INFORMATION GIVEN:
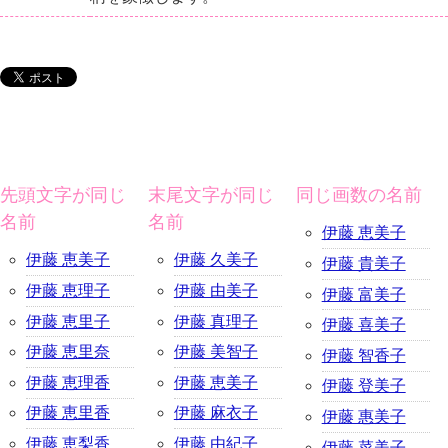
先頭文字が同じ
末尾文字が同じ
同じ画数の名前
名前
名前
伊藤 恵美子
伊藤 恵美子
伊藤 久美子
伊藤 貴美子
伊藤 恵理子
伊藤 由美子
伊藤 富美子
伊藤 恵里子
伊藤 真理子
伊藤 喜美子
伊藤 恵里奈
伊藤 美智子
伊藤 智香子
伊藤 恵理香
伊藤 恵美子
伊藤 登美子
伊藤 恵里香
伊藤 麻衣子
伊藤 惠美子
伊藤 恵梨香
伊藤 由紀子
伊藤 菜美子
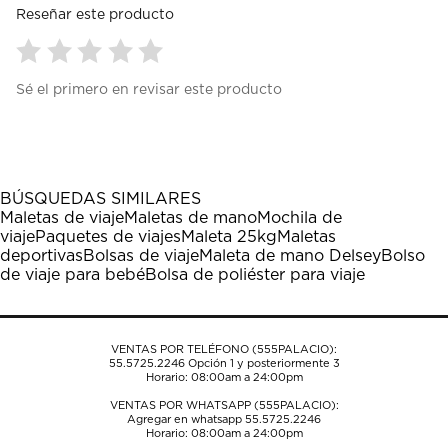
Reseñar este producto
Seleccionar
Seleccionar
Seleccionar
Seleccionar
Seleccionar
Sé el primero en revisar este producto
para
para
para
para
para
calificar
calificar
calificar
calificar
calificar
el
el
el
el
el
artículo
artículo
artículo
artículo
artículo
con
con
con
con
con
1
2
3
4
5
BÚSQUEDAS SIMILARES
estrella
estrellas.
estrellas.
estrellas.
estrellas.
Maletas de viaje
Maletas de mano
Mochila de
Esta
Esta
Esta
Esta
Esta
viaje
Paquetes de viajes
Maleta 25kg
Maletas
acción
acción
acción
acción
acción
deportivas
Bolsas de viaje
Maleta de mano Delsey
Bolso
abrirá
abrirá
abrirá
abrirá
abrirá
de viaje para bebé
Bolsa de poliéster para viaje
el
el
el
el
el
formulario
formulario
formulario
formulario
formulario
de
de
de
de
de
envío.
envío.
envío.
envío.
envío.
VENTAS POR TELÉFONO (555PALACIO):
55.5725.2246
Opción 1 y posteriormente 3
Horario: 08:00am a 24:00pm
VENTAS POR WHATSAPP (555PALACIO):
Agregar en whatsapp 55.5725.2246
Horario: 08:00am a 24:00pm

EXERCISE: Repeat the data word for word, minus any pictures.

RESPONSE TO THE EXERCISE:
先頭文字が同じ
末尾文字が同じ
同じ画数の名前
名前
名前
伊藤 恵美子
伊藤 恵美子
伊藤 久美子
伊藤 貴美子
伊藤 恵理子
伊藤 由美子
伊藤 富美子
伊藤 恵里子
伊藤 真理子
伊藤 喜美子
伊藤 恵里奈
伊藤 美智子
伊藤 智香子
伊藤 恵理香
伊藤 恵美子
伊藤 登美子
伊藤 恵里香
伊藤 麻衣子
伊藤 惠美子
伊藤 恵梨香
伊藤 由紀子
伊藤 菜美子
Reseñar este producto
Seleccionar
Seleccionar
Seleccionar
Seleccionar
Seleccionar
Sé el primero en revisar este producto
para
para
para
para
para
calificar
calificar
calificar
calificar
calificar
el
el
el
el
el
artículo
artículo
artículo
artículo
artículo
con
con
con
con
con
1
2
3
4
5
BÚSQUEDAS SIMILARES
estrella
estrellas.
estrellas.
estrellas.
estrellas.
Maletas de viaje
Maletas de mano
Mochila de
Esta
Esta
Esta
Esta
Esta
viaje
Paquetes de viajes
Maleta 25kg
Maletas
acción
acción
acción
acción
acción
deportivas
Bolsas de viaje
Maleta de mano Delsey
Bolso
abrirá
abrirá
abrirá
abrirá
abrirá
de viaje para bebé
Bolsa de poliéster para viaje
el
el
el
el
el
formulario
formulario
formulario
formulario
formulario
de
de
de
de
de
envío.
envío.
envío.
envío.
envío.
VENTAS POR TELÉFONO (555PALACIO):
55.5725.2246
Opción 1 y posteriormente 3
Horario: 08:00am a 24:00pm
VENTAS POR WHATSAPP (555PALACIO):
Agregar en whatsapp 55.5725.2246
Horario: 08:00am a 24:00pm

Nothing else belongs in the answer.